What's the real meaning of the holiday? Kira Kchiavone tries to find out...

Cries of the Vintage Warrior
"A Rootbound Christmas Tree"
- Opinion by Kira Schiavone-

December 21th, 2005

    I’m not entirely sure what the term “rootbound” means, but I know it’s something bad that plants get from being in pots that aren’t big enough for them. A friend of mine recently said that she had “gone over to the dark side,” and gotten a Christmas tree. Questioned why, she responded that they had tiny Christmas trees for sale at her local store, and she had known they were rootbound as soon as she saw them, so she bought one to take home with her. She called the tree a “poor thing” and said that it was more rootbound than any other plant she’d repotted. Apparently being obsessed with Christians isn’t enough, we have to be cruel to plants to when we commercialize this holiday.

    But think about this for a minute: Christmas is a Christian holiday. There’s a McDonalds in a town that I can’t remember, and bumper stickers all over the place, and even people shouting at my school, and all of them say the same thing: the phrase “Jesus is the reason for the season.” While that might not be true in the particulars, since Hanukkah and Ramadan fall around the same time, it’s certainly true in its intended meaning. Christmas is a religious holiday. Get over it. No matter how much you go on about how it’s Santa Claus that we’re putting up, and however much you say that the reindeer have nothing to do with the religion, it’s still about a religion originally.
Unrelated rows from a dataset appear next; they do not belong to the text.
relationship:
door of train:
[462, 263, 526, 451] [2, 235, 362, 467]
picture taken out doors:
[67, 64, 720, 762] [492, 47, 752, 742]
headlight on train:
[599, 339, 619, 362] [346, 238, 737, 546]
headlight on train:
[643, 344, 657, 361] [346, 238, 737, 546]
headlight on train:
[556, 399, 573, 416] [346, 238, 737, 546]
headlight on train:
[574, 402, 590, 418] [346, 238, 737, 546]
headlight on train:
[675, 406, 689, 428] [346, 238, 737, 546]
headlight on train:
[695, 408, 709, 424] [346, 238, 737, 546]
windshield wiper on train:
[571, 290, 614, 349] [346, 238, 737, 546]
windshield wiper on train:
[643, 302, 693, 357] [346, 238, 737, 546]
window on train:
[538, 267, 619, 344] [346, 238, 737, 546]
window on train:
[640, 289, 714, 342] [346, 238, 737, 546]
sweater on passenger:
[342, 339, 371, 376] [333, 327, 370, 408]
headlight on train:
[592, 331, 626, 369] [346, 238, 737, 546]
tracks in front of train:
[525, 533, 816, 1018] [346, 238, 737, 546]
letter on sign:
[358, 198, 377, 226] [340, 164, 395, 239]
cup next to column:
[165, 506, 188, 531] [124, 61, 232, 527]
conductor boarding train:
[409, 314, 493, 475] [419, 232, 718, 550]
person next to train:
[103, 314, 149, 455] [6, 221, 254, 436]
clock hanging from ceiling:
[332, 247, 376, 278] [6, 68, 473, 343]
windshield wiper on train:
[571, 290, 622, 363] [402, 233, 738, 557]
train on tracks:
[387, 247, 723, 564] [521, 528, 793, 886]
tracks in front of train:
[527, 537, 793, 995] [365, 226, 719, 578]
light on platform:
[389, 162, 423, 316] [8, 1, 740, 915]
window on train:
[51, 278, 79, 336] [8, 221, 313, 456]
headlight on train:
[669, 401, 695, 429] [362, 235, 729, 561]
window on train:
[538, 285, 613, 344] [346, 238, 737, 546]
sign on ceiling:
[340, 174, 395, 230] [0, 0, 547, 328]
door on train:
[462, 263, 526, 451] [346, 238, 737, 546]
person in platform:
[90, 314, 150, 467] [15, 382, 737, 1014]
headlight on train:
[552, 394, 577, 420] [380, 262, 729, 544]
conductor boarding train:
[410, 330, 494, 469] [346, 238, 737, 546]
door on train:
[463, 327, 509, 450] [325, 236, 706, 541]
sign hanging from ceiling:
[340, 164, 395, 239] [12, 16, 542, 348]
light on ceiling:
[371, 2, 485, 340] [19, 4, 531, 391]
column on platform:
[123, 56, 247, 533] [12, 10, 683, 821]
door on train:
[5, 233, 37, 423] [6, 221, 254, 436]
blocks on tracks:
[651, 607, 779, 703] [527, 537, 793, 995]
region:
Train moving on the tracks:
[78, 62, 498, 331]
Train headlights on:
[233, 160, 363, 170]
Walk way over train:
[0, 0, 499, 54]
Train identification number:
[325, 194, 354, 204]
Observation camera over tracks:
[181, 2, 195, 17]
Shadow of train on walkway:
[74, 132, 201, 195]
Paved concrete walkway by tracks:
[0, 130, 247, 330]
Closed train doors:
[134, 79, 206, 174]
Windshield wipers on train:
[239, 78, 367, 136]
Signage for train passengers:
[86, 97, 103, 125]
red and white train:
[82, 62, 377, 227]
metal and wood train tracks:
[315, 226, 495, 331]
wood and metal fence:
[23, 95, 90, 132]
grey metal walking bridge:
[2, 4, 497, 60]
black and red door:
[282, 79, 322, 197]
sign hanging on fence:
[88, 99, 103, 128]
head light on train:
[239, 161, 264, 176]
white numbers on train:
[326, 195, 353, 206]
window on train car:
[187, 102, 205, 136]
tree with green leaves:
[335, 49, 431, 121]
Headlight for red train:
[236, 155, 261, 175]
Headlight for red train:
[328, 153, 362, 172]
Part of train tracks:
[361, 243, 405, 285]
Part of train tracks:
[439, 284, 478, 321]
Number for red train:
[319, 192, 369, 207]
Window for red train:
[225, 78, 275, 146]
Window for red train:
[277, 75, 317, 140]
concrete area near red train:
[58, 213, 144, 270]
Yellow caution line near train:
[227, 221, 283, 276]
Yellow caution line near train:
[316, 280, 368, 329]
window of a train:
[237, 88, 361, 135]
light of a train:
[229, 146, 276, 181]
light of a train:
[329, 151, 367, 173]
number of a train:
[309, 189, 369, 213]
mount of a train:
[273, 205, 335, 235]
    Or we can take this in another direction. If it’s not about a religious holiday, then what is it? Christmas is that religious holiday that my grandmother forces me to go to church for. It’s the birthday of baby Jesus. So if the reindeer and the presents are purely secular, then what holiday are we celebrating? It’s not Christmas.
    Now that I’ve gotten you to admit that you’re celebrating Christmas, I have something to say to all those who claim that you shouldn’t be celebrating Christmas- get over it! A quote from Thomas Jefferson on the separation of church and state: “It does me no injury for my neighbor to say there are twenty gods or no god. It neither picks my pocket nor breaks my leg.” Now, is that Nativity scene on the common hurting you? Is it forcing you to believe in something other than what you do? No. And if you take exception to it… well, maybe we can put a giant display of a menorah up there, too. After all, it is “the holiday season.”

    I’m probably not going to be allowed to light my menorah this season because Hanukkah starts on Christmas Day, and I’ll be staying with an obsessive Christian relative. That doesn’t mean that I’m going to complain bitterly and insist that we need to remove all the Christmas decorations so that everything will be equal. And when was the last time you saw a giant menorah on the common, anyway? Maybe, instead of trying to get rid of the decorations or proclaim they aren’t religious, we should start adding more, from other religions.

    After all, isn’t it only fair that all religions get equal opportunity to flaunt themselves into commercialism? Personally, I can’t see why anyone would want to let the commercializers ruin Hanukkah and Ramadan the way they ruined Christmas. They’re much better off being celebrated by those who really believe in what the holiday is about.

    Even so… Merry Christmas, Happy Hanukah, Pleasant Ramadan, and Joyous New Year!




  Kira Schiavone is a high school student who's working on becoming a professional writer, and enjoys reading and writing rants for the Fedora Chronicles.